Please print the entries exactly, omitting each image.

═════ Data extract

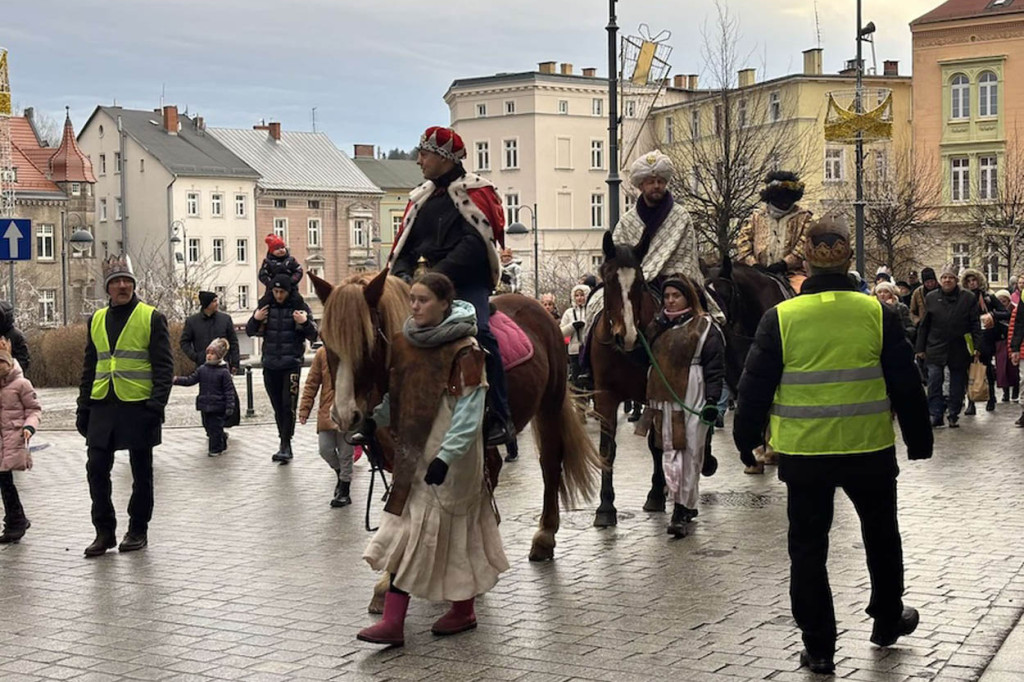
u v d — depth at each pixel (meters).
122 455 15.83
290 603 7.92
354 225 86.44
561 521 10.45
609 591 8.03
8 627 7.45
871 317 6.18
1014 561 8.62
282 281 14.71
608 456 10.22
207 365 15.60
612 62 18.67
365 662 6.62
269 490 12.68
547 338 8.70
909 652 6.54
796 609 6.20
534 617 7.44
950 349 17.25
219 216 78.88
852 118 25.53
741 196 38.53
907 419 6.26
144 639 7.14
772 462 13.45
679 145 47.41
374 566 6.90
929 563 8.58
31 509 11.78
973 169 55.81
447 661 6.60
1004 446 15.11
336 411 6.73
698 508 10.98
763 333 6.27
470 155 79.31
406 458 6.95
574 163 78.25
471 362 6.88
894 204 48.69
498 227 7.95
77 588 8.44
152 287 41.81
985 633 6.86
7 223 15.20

══════════

Final answer:
u v d — depth at each pixel (meters).
122 455 15.83
290 603 7.92
354 225 86.44
561 521 10.45
609 591 8.03
8 627 7.45
871 317 6.18
1014 561 8.62
282 281 14.71
608 456 10.22
207 365 15.60
612 62 18.67
365 662 6.62
269 490 12.68
547 338 8.70
909 652 6.54
796 609 6.20
534 617 7.44
950 349 17.25
219 216 78.88
852 118 25.53
741 196 38.53
907 419 6.26
144 639 7.14
772 462 13.45
679 145 47.41
374 566 6.90
929 563 8.58
31 509 11.78
973 169 55.81
447 661 6.60
1004 446 15.11
336 411 6.73
698 508 10.98
763 333 6.27
470 155 79.31
406 458 6.95
574 163 78.25
471 362 6.88
894 204 48.69
498 227 7.95
77 588 8.44
152 287 41.81
985 633 6.86
7 223 15.20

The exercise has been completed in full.